* About this task:
Extract precisely the lines of the entries below, from the first line through the line containing "Relative humidity is".

(Dataset entries)
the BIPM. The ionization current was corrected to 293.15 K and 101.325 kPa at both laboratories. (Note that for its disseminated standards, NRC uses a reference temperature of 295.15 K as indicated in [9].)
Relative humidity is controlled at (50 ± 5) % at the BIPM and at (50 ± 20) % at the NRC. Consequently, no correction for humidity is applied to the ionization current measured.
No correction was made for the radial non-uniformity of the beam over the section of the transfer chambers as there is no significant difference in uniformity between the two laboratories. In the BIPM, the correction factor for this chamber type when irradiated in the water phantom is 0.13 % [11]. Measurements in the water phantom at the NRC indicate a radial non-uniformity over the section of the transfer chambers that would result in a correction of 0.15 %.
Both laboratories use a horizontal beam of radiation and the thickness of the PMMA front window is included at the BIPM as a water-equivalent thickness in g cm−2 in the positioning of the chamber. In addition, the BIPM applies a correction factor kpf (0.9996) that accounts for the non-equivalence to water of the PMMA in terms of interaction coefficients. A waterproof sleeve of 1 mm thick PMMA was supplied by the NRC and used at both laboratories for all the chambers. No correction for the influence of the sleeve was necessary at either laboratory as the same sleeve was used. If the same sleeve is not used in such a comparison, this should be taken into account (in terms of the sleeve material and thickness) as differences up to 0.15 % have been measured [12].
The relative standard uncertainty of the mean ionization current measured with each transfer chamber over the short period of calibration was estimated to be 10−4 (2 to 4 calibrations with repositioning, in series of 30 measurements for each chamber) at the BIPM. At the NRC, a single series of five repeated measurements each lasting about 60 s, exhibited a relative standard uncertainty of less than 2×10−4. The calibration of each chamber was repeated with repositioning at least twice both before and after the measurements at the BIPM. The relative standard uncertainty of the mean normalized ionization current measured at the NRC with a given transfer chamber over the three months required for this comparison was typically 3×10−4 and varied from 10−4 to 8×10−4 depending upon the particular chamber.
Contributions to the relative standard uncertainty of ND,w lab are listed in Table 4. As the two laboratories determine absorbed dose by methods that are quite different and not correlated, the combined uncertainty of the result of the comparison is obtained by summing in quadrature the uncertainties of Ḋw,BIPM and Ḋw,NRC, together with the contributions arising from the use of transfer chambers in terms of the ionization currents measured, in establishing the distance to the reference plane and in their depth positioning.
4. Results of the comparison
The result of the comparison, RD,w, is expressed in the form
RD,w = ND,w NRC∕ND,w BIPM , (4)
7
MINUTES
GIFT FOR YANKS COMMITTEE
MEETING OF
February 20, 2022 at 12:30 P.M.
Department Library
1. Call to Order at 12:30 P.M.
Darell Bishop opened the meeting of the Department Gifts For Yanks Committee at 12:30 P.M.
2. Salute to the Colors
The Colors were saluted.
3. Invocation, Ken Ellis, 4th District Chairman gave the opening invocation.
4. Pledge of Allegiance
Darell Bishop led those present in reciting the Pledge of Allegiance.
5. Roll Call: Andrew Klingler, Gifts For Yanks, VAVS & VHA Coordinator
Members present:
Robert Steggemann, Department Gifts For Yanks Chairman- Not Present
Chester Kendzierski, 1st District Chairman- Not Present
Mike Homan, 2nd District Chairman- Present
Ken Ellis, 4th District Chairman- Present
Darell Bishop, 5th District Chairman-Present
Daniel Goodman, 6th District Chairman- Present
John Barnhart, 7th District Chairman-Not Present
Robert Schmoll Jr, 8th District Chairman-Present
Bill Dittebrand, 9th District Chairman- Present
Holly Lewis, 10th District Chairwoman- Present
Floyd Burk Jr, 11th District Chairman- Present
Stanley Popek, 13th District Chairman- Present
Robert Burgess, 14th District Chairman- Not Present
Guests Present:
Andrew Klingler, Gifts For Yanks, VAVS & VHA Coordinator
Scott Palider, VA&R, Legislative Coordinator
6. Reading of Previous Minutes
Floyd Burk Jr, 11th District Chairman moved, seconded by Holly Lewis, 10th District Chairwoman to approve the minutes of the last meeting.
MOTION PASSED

* Result:
the BIPM. The ionization current was corrected to 293.15 K and 101.325 kPa at both laboratories. (Note that for its disseminated standards, NRC uses a reference temperature of 295.15 K as indicated in [9].)
Relative humidity is controlled at (50 ± 5) % at the BIPM and at (50 ± 20) % at the NRC. Consequently, no correction for humidity is applied to the ionization current measured.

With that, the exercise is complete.